L'ambasciatore italiano Luca Attanasio, il carabiniere Vittorio Iacovacci e il loro autista congolese, Mustapha Milambo, sono stati uccisi in un agguato mentre viaggiavano a bordo di un'auto dell'Onu in una regione della Repubblica democratica del Congo, il Nord Kivu, da anni teatro di violenti scontri tra decine di milizie che si contendono il controllo del territorio e delle sue risorse naturali (tra cui il coltan tanto necessario per l'industria informatica).

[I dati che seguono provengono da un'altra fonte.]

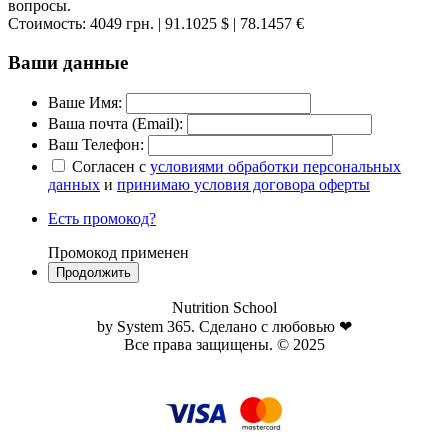
вопросы.
Стоимость:
4049 грн.
| 91.1025 $
| 78.1457 €
Ваши данные
Ваше Имя:
Ваша почта (Email):
Ваш Телефон:
Согласен с
условиями обработки персональных
данных
и
принимаю условия договора оферты
Есть промокод?
Промокод применен
Nutrition School
by System 365. Сделано с любовью ❤
Все права защищены. © 2025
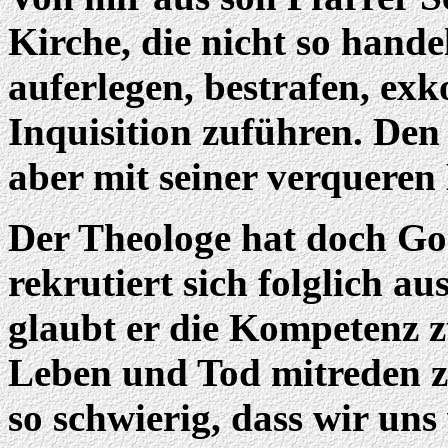
Kirche, die nicht so hande
auferlegen, bestrafen, ex
Inquisition zuführen. Den
aber mit seiner verqueren
Der Theologe hat doch Got
rekrutiert sich folglich 
glaubt er die Kompetenz z
Leben und Tod mitreden z
so schwierig, dass wir uns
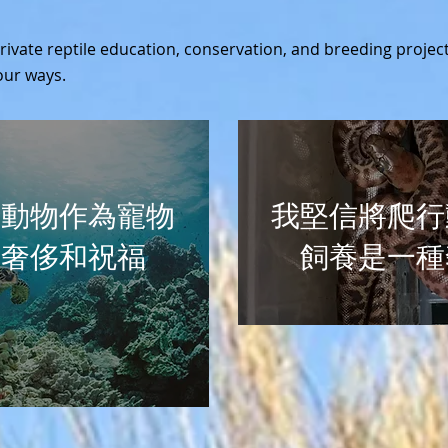
private reptile education, conservation, and breeding project.
our ways.
行動物作為寵物
我堅信將爬行
種奢侈和祝福
飼養是一種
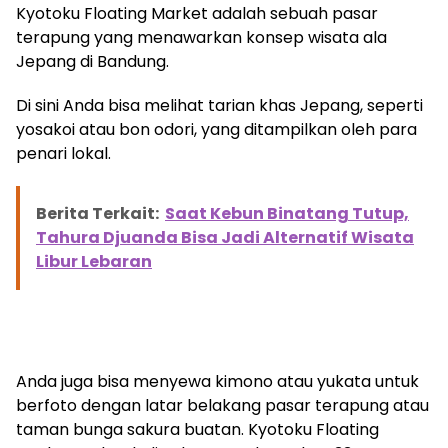
Kyotoku Floating Market adalah sebuah pasar
terapung yang menawarkan konsep wisata ala
Jepang di Bandung.
Di sini Anda bisa melihat tarian khas Jepang, seperti
yosakoi atau bon odori, yang ditampilkan oleh para
penari lokal.
Berita Terkait:
Saat Kebun Binatang Tutup,
Tahura Djuanda Bisa Jadi Alternatif Wisata
Libur Lebaran
Anda juga bisa menyewa kimono atau yukata untuk
berfoto dengan latar belakang pasar terapung atau
taman bunga sakura buatan. Kyotoku Floating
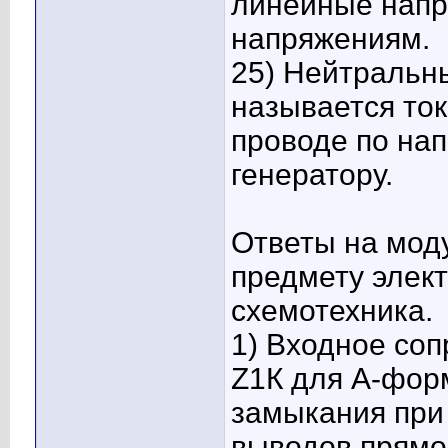
линейные нап
напряжениям.
25) Нейтральн
называется ток
проводе по на
генератору.
Ответы на мо
предмету элект
схемотехника.
1) Входное со
Z1К для А-фор
замыкания при
выводов прямо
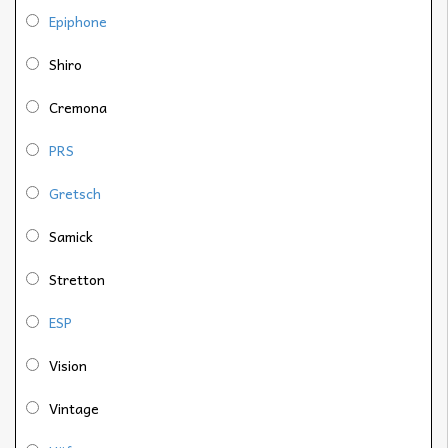
Epiphone
Shiro
Cremona
PRS
Gretsch
Samick
Stretton
ESP
Vision
Vintage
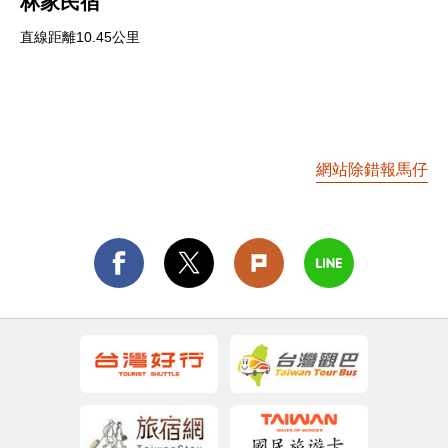
林家民宿
直線距離10.45公里
網站除錯報馬仔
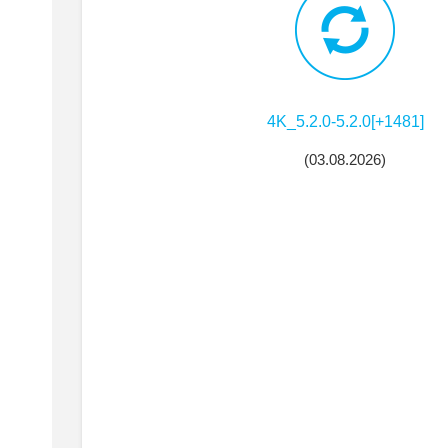
4K_5.2.0-5.2.0[+1481]
(
03.08.2026
)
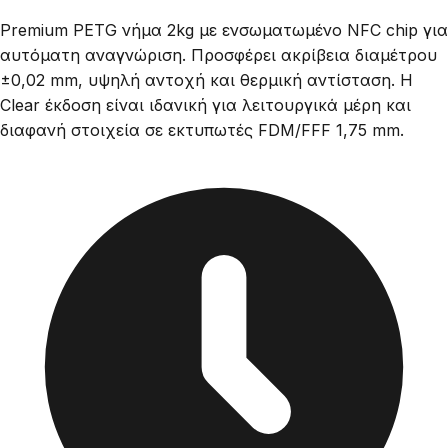
Premium PETG νήμα 2kg με ενσωματωμένο NFC chip για
αυτόματη αναγνώριση. Προσφέρει ακρίβεια διαμέτρου
±0,02 mm, υψηλή αντοχή και θερμική αντίσταση. Η
Clear έκδοση είναι ιδανική για λειτουργικά μέρη και
διαφανή στοιχεία σε εκτυπωτές FDM/FFF 1,75 mm.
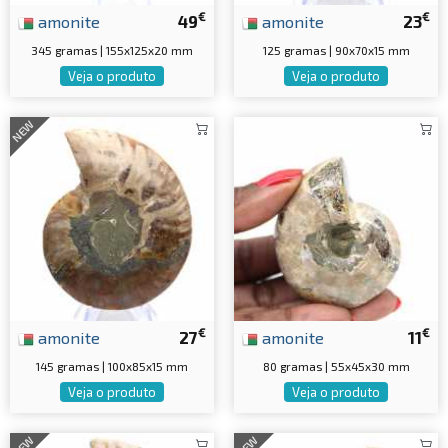
€
€
amonite
49
amonite
23
345 gramas | 155x125x20 mm
125 gramas | 90x70x15 mm
Veja o produto
Veja o produto
NEW
€
€
amonite
27
amonite
11
145 gramas | 100x85x15 mm
80 gramas | 55x45x30 mm
Veja o produto
Veja o produto
NEW
NEW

Luca Attanasio è il primo ambasciatore italiano ucciso in servizio nella storia della nostra diplomazia. Lascia la madre, la moglie e tre figlie piccole. Attanasio, 43 anni, era presidente onorario dell'associazione Mama Sofia, fondata a Kinshasa dalla moglie Zakia Seddiki per occuparsi di bambini e donne in difficoltà. Insieme avevano ricevuto a novembre il Premio Nassirya per la Pace 2020. In quell'occasione Attanasio aveva ricordato che "quella dell'ambasciatore è una missione, a volte anche pericolosa, ma abbiamo il dovere di dare l'esempio".
"Luca era un ragazzo cresciuto all'oratorio di Limbiate. Era una luce che fa breccia nella nebbia, illumina e riscalda". Con queste parole, don Angelo Gornati, attuale parroco di Cesate ma per diversi anni alla guida della parrocchia di Limbiate, ricorda Luca Attanasio.
"Era capace di cogliere il lato positivo presente in ogni persona, di cucire i rapporti, di costruire ponti - ricorda don Angelo - e ogni volta che tornava a casa dalle varie parti del mondo in cui veniva mandato, correva subito dalla famiglia, ma subito dopo veniva in parrocchia e all'oratorio".